LOL, have you been reading some of my stories? FrankenWriting. : )

Johanna Garth said...

Jaybird, I think that's true, but it can be done well (and so often is) or can be done in a way that's frighteningly bad.

Alex, I think they did too. No new ideas, it's all in the telling.

Rachel, agreed. We have to get through the bad ideas to get to the good.

Jenny, those midnight epiphanies can go either way for me, but yes, they're nothing until you've created a story.

Alison, that's why time is the most important assessment for me. It's so hard to allow the influence of great stories sink in without being tempted to grab on to chunks like a liferaft.

Susanne, nope, just mine! :)

L. Diane Wolfe said...

That's why many of my short stories will never see the light of day.

Kathleen Barker said...

Yes, what initially bursts with brilliance often tarnishes over time. I can edit a story of mine dozens of times and still think it's great. But the test, for me, is to put it down...distance myself from it for several months...and then come back to it. It looks very different by then!

Joshua said...

I definitely know that feeling. However, I love when it turns into something good.

Raquel Byrnes said...

Oh my gosh. This made me cringe and nod and laugh. Great post!

Dianne K. Salerni said...

FrankenWriting! I love it!

And the way you can tell it's FrankenWriting is you can't get much out of your characters except, "Uuunnnggghh."

Carol Kilgore said...

I have something akin to this going on with my current WIP. So I stopped. It wasn't exactly this, but close. I have too many subplots. I figured out what to do with one character, and now I need to decide which subplot to yank. And I may need to pull two of them. Great post!

Happy Weekend :)

Tammy Theriault said...

Very cute! Can I just splash some holy water on my work and call it a day?? lol!

Nicki Elson said...

Frankenwriting, haha - a most excellent term! But the dreams I can remember are all highly original...though they'd make truly rotten, incohesive stories.

I subscribe to the notion that there are no completely original ideas, but the new spin we add to those old ideas is what makes them fresh - and sometimes we're more adept at sewing it all together than at others.

Pk Hrezo said...

Let's face it, Franken-writing is a fact of a writer's life. And I don't think it's bad. We are all products of every story we've ever heard, therefore, we sprinkle in a little to our own stories. There really is nothing new under the sun--just different spins. That's why the fairy tale retellings are so popular.
I find more often than not, when I have a shiny new idea and start fleshing it out, that a movie with a similar idea already exists. Or another book. It's really frustrating. Its seems like everything has been done before. But the trick is doing it different.

Michael Di Gesu said...

I'd have to agree with PK ... if you think about it EVERY writer takes pits and pieces from others to create something new.
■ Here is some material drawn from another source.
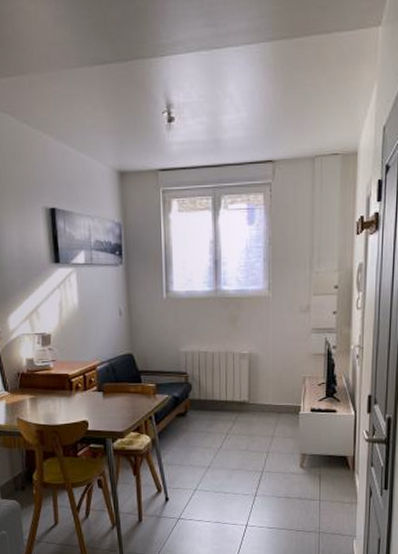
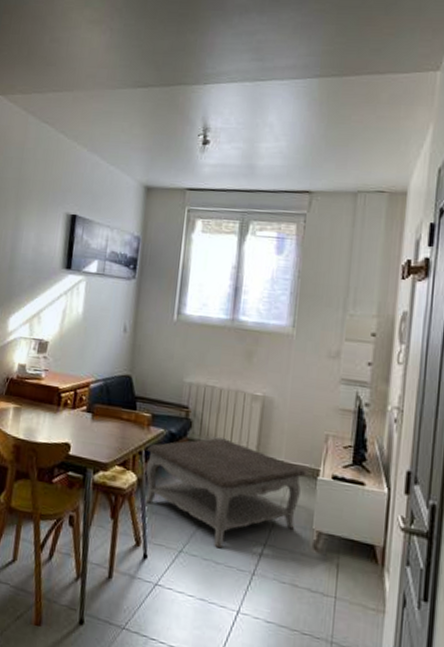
coffee table: none [154,394,289,482] -> present [145,437,305,549]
Even JK Rowling borrowed ideas from Tolkein. We are all influenced by each others words and stories.

A fresh new idea will usually come from a spinoff of someone else's.

And in all honesty, I don't think there's anything wrong with that.

Rachel Morgan said...

What a good word! I don't think it's such a bad thing, actually. I mean, one could take it too far by having very obvious pieces from other stories, but aren't most stories combinations of ideas that we've come across somewhere else? There are so few COMPLETELY original storylines out there. It's the writing and the voice and the characters that make it less Franken-like.